North Korean missile launch was taken on July 25, 2019 and released by Pyongyang.
North Korea early on Thursday test-fired two new short-range ballistic missiles in a first since leader Kim Jong-un's meeting with Trump at the demilitarized zone (DMZ) between the Koreas last month, where they agreed to resume stalled denuclearization talks.
 
Despite Pyongyang’s calling the tests a “solemn warning” to its southern neighbors, Trump said that “they’re short range missiles, and many people have those missiles.”
 
“Well, he (Kim) didn’t say a warning to the United States, I can tell you that.

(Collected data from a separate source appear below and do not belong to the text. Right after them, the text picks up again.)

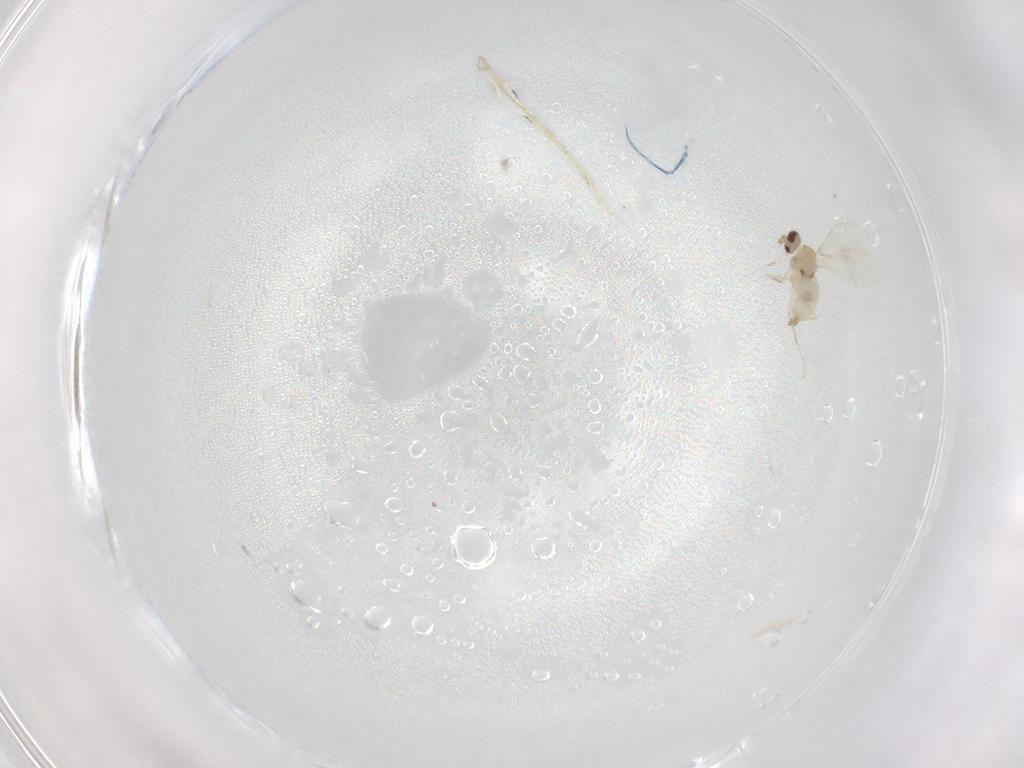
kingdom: Animalia
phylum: Arthropoda
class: Insecta
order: Diptera
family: Cecidomyiidae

He didn’t send a warning to the United States,” Trump told reporters on Friday, adding that North and South Koreas have had disputes “for a long time.”
 
"They have their disputes, the two of them have their disputes," he said referring to the two countries which fought a war between 1950 and 1953 during which US troops took a major part, winding up as the South's principal protector.
 
Meanwhile, Kim said Thursday that "we cannot but develop non-stop super-powerful weapon systems to remove the potential and direct threats to the security of our country that exist in the South,” according to state news agency KCNA.
 
While the report did not mention Trump or the US, it noted that Kim was critical of Seoul's plans to continue joint exercises with the US military on the Korean Peninsula.
 
Trump, however, said that his "relationship with very Kim is very good. We'll see what happens."
 
The US State Department said Thursday Pyongyang should refrain from further provocations and that it looked forward to resuming working-level talks on North Korea's denuclearization.
 
“We urge no more provocations. This administration is committed to diplomatic engagement with the North Koreans and we continue to press and hope for these working-level negotiations to move forward,” State Department spokeswoman Morgan Ortagus said in a statement.
 
As a precondition, North Korea says it would only come to the negotiating table when the joint US-South Korean military exercises end.